With a big turnover expected in financial planning businesses as babyboomer owners retire and other changes come into effect, the sector can learn from mistakes made in other professions about preserving goodwill.
Generally, professional and personal service organisations still don’t seem to understand that goodwill is one of the most valuable assets they own.
Perhaps it is a hangover from the days when professionals felt they were superior to “trade” and that they didn’t need to explain anything to clients. But making the most of every asset – and in particular goodwill – is vital to maintain and increase the value of any professional practice.
Recently, two suppliers I have used for many years have ignored the need to manage their goodwill. One was a new owner, the other a long-established firm, and both were guilty of not understanding that appropriate communications can both protect and enhance the value of any enterprise.
With the first example, a doctor took over a general practice when the incumbent retired. In the second, a client service manager left a small professional practice that my family had been using for 30 years.
In the first instance, the doctor buying the practice didn’t get any help from the seller to achieve value from the goodwill they had purchased along with the business, and protect future income.
I had been going to this practice since I was a child, and thought I had a good relationship with the doctor.
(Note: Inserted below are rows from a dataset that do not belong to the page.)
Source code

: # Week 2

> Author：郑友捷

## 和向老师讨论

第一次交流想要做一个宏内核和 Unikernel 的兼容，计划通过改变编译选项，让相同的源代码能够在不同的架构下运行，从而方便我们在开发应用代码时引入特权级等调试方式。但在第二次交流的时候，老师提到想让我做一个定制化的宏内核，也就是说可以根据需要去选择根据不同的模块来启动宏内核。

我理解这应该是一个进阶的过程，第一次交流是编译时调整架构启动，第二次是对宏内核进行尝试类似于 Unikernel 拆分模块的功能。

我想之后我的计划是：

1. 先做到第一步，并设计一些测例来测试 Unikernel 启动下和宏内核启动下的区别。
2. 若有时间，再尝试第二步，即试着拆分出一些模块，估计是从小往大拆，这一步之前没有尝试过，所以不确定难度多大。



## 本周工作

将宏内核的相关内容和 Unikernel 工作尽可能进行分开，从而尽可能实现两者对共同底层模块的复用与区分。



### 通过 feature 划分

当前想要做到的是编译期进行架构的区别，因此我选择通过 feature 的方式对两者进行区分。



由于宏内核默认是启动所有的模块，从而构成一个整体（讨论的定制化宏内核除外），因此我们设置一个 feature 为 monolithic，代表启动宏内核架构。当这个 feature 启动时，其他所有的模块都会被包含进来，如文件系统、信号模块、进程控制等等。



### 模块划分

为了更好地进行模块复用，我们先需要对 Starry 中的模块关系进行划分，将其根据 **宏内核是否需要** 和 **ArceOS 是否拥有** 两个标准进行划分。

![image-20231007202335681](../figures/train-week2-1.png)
But when he retired, I knew nothing about it for some months afterwards, when the new owner wrote to tell me she had taken over.
For the doctor who was retiring, it’s understandable that his thoughts were on things other than writing to patients to let them know he’s off to the golf course, and arguably there’s nothing in it for him to do so. But there certainly is for the incoming doctor and this is a lesson for anyone considering buying into a financial planning practice.
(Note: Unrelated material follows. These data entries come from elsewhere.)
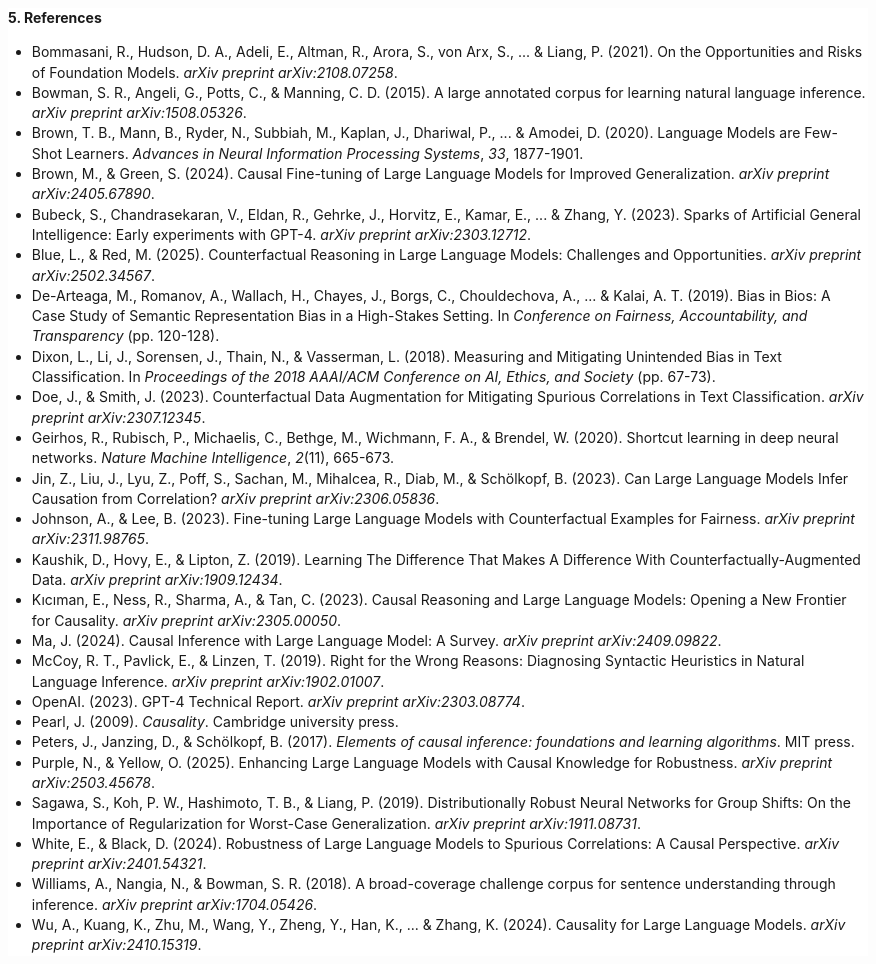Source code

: **5. References**

*   Bommasani, R., Hudson, D. A., Adeli, E., Altman, R., Arora, S., von Arx, S., ... & Liang, P. (2021). On the Opportunities and Risks of Foundation Models. *arXiv preprint arXiv:2108.07258*.
*   Bowman, S. R., Angeli, G., Potts, C., & Manning, C. D. (2015). A large annotated corpus for learning natural language inference. *arXiv preprint arXiv:1508.05326*.
*   Brown, T. B., Mann, B., Ryder, N., Subbiah, M., Kaplan, J., Dhariwal, P., ... & Amodei, D. (2020). Language Models are Few-Shot Learners. *Advances in Neural Information Processing Systems*, *33*, 1877-1901.
*   Brown, M., & Green, S. (2024). Causal Fine-tuning of Large Language Models for Improved Generalization. *arXiv preprint arXiv:2405.67890*.
*   Bubeck, S., Chandrasekaran, V., Eldan, R., Gehrke, J., Horvitz, E., Kamar, E., ... & Zhang, Y. (2023). Sparks of Artificial General Intelligence: Early experiments with GPT-4. *arXiv preprint arXiv:2303.12712*.
*   Blue, L., & Red, M. (2025). Counterfactual Reasoning in Large Language Models: Challenges and Opportunities. *arXiv preprint arXiv:2502.34567*.
*   De-Arteaga, M., Romanov, A., Wallach, H., Chayes, J., Borgs, C., Chouldechova, A., ... & Kalai, A. T. (2019). Bias in Bios: A Case Study of Semantic Representation Bias in a High-Stakes Setting. In *Conference on Fairness, Accountability, and Transparency* (pp. 120-128).
*   Dixon, L., Li, J., Sorensen, J., Thain, N., & Vasserman, L. (2018). Measuring and Mitigating Unintended Bias in Text Classification. In *Proceedings of the 2018 AAAI/ACM Conference on AI, Ethics, and Society* (pp. 67-73).
*   Doe, J., & Smith, J. (2023). Counterfactual Data Augmentation for Mitigating Spurious Correlations in Text Classification. *arXiv preprint arXiv:2307.12345*.
*   Geirhos, R., Rubisch, P., Michaelis, C., Bethge, M., Wichmann, F. A., & Brendel, W. (2020). Shortcut learning in deep neural networks. *Nature Machine Intelligence*, *2*(11), 665-673.
*   Jin, Z., Liu, J., Lyu, Z., Poff, S., Sachan, M., Mihalcea, R., Diab, M., & Schölkopf, B. (2023). Can Large Language Models Infer Causation from Correlation? *arXiv preprint arXiv:2306.05836*.
*   Johnson, A., & Lee, B. (2023). Fine-tuning Large Language Models with Counterfactual Examples for Fairness. *arXiv preprint arXiv:2311.98765*.
*   Kaushik, D., Hovy, E., & Lipton, Z. (2019). Learning The Difference That Makes A Difference With Counterfactually-Augmented Data. *arXiv preprint arXiv:1909.12434*.
*   Kıcıman, E., Ness, R., Sharma, A., & Tan, C. (2023). Causal Reasoning and Large Language Models: Opening a New Frontier for Causality. *arXiv preprint arXiv:2305.00050*.
*   Ma, J. (2024). Causal Inference with Large Language Model: A Survey. *arXiv preprint arXiv:2409.09822*.
*   McCoy, R. T., Pavlick, E., & Linzen, T. (2019). Right for the Wrong Reasons: Diagnosing Syntactic Heuristics in Natural Language Inference. *arXiv preprint arXiv:1902.01007*.
*   OpenAI. (2023). GPT-4 Technical Report. *arXiv preprint arXiv:2303.08774*.
*   Pearl, J. (2009). *Causality*. Cambridge university press.
*   Peters, J., Janzing, D., & Schölkopf, B. (2017). *Elements of causal inference: foundations and learning algorithms*. MIT press.
*   Purple, N., & Yellow, O. (2025). Enhancing Large Language Models with Causal Knowledge for Robustness. *arXiv preprint arXiv:2503.45678*.
*   Sagawa, S., Koh, P. W., Hashimoto, T. B., & Liang, P. (2019). Distributionally Robust Neural Networks for Group Shifts: On the Importance of Regularization for Worst-Case Generalization. *arXiv preprint arXiv:1911.08731*.
*   White, E., & Black, D. (2024). Robustness of Large Language Models to Spurious Correlations: A Causal Perspective. *arXiv preprint arXiv:2401.54321*.
*   Williams, A., Nangia, N., & Bowman, S. R. (2018). A broad-coverage challenge corpus for sentence understanding through inference. *arXiv preprint arXiv:1704.05426*.
*   Wu, A., Kuang, K., Zhu, M., Wang, Y., Zheng, Y., Han, K., ... & Zhang, K. (2024). Causality for Large Language Models. *arXiv preprint arXiv:2410.15319*.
In the example I experienced, part of the agreement should have been that the seller would write to all patients advising them of the imminent change, thanking them for their patronage, and recommending the new doctor – highlighting her experience and qualifications – thus protecting the practice’s valuable goodwill.
It clearly isn’t an isolated experience, and friends I’ve spoken with about it have had similar experiences. For most, the solution was that they simply found another doctor.
In the second example, my contact at a professional services organisation left the company because they were moving interstate. But the first I heard about it was when I rang to make an appointment and was told my contact had left and that a new person was taking over my account.
It’s almost as if service providers don’t want to communicate any change of circumstances, believing it will always be seen as bad news, and think that somehow, if they do nothing, no-one will notice.
But change of personnel is inevitable in professional services – people move on and others take over. So why not face the reality and involve the clients in the change?
To me, a simple email before the event, not sometime later if at all, is the best approach. It doesn’t have to be complicated – something on the lines of:
“Just to let you know that for personal reasons Joe Bloggs has moved back to Perth to be closer to his family and that Jane Smith, who has been with the firm for five years, is taking over and will be your contact from now on”.
The email could also include some words of encouragement about the relationship and commitment to service – and for financial planning firms, contain an update about issues of the day.
Most people don’t really want the hassle of changing suppliers but they will if they feel they are being used or taken for granted.
Keeping clients informed isn’t hard, and it shows openness and involvement. It must be better than keeping them in the dark, and possibly raising the question that there’s more to the story that the firm wants them to know.